START Data extract
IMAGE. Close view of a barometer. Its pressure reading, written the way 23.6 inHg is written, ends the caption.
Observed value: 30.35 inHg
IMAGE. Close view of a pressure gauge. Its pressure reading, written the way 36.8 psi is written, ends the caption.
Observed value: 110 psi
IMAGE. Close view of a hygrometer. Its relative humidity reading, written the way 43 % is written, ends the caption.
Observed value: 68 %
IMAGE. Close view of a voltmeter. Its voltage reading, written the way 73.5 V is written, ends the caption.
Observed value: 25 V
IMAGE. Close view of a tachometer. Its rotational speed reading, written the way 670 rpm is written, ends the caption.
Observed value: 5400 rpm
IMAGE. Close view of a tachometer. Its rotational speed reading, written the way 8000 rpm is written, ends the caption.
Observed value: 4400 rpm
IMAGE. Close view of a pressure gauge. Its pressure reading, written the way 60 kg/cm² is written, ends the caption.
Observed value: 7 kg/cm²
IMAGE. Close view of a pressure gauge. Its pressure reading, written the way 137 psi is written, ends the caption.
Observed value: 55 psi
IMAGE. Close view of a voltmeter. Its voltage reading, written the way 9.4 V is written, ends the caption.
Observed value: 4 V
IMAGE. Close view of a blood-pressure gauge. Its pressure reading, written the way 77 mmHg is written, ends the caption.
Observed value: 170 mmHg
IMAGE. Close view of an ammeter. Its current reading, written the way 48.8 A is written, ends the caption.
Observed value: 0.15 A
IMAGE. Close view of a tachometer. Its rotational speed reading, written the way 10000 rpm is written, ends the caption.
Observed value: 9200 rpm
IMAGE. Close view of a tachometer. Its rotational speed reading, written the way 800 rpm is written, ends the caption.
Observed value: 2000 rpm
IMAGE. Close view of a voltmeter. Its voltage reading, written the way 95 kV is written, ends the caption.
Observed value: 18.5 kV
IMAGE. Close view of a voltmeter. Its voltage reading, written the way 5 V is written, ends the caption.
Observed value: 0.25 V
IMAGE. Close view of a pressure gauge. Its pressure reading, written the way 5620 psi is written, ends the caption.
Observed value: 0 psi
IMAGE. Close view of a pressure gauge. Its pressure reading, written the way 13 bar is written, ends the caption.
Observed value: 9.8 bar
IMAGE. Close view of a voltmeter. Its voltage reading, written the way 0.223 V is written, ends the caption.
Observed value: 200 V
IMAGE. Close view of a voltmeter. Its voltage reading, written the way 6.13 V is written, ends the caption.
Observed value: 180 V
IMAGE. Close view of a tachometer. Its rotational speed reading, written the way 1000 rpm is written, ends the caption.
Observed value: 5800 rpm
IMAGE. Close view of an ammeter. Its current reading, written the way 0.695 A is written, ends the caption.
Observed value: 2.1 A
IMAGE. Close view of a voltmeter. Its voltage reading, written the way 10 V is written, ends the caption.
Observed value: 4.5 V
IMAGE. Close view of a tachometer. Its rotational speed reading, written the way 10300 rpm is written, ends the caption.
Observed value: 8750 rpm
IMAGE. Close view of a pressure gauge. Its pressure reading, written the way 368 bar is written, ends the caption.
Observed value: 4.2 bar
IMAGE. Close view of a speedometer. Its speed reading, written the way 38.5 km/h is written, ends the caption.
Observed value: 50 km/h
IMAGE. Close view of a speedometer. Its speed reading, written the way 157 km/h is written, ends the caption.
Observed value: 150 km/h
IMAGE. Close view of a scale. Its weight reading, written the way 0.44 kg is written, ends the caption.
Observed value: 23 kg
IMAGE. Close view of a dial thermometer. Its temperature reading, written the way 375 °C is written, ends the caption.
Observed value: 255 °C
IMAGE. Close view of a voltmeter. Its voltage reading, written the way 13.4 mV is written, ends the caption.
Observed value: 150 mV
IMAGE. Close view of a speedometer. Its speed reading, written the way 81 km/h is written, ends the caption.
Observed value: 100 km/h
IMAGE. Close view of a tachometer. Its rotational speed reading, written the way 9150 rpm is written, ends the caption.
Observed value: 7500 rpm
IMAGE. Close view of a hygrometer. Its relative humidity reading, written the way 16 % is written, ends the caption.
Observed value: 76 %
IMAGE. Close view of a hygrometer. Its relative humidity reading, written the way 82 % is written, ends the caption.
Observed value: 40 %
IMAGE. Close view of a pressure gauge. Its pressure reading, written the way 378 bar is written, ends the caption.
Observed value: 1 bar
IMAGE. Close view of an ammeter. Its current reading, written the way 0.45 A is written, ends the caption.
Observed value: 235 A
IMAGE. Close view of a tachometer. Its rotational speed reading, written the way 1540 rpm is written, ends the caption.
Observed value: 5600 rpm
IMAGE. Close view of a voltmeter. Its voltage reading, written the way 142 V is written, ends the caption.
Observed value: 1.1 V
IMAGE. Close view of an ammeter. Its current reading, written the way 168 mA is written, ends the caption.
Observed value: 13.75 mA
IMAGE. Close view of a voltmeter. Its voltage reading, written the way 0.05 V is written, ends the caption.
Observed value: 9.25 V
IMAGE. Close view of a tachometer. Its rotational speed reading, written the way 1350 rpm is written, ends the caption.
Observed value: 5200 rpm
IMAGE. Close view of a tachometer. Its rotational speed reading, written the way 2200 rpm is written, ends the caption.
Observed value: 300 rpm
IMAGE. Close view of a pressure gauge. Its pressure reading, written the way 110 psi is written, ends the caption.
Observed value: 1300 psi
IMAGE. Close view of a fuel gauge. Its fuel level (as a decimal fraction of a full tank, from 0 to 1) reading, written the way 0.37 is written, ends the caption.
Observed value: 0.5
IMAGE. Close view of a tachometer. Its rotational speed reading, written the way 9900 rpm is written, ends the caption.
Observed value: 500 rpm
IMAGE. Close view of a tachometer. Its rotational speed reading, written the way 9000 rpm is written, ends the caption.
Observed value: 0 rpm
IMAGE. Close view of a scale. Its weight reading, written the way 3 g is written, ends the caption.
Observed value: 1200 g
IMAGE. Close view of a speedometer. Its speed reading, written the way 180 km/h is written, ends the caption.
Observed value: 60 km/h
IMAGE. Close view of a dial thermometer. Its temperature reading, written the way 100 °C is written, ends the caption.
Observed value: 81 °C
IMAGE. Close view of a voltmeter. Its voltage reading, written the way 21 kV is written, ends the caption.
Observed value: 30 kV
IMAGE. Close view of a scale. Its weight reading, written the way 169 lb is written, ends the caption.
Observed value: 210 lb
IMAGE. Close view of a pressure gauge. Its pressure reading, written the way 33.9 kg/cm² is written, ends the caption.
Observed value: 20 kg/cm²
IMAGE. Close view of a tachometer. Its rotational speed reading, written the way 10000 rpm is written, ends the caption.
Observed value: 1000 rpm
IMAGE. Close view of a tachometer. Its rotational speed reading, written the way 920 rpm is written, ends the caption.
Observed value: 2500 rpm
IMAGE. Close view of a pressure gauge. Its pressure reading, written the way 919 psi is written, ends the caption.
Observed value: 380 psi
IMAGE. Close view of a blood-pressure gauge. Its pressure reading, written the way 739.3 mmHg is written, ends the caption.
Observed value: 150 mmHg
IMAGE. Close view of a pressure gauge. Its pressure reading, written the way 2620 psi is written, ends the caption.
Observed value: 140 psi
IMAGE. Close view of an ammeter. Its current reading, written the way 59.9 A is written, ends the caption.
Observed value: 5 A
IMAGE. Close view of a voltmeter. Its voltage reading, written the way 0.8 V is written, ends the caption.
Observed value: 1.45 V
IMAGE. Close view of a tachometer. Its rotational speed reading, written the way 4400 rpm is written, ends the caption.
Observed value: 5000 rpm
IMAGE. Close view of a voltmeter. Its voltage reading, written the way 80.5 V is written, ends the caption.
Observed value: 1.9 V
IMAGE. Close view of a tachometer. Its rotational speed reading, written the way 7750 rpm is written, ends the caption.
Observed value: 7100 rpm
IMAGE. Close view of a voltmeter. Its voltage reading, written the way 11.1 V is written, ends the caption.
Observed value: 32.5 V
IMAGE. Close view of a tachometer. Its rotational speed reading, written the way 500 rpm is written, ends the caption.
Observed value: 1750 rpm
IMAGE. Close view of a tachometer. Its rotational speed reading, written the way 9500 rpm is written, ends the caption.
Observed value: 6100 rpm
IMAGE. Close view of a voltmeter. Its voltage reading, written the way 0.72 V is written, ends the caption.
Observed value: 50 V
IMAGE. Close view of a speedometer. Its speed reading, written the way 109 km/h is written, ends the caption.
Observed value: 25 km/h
END Data extract
* _Action item_
Express as a numbered list every line of the listing from the line containing "0.695 A is written, ends the caption." down to the line containing "Observed value: 4.5 V", both included, leaving out blank lines.

* _Answer to the exercise_
1. IMAGE. Close view of an ammeter. Its current reading, written the way 0.695 A is written, ends the caption.
2. Observed value: 2.1 A
3. IMAGE. Close view of a voltmeter. Its voltage reading, written the way 10 V is written, ends the caption.
4. Observed value: 4.5 V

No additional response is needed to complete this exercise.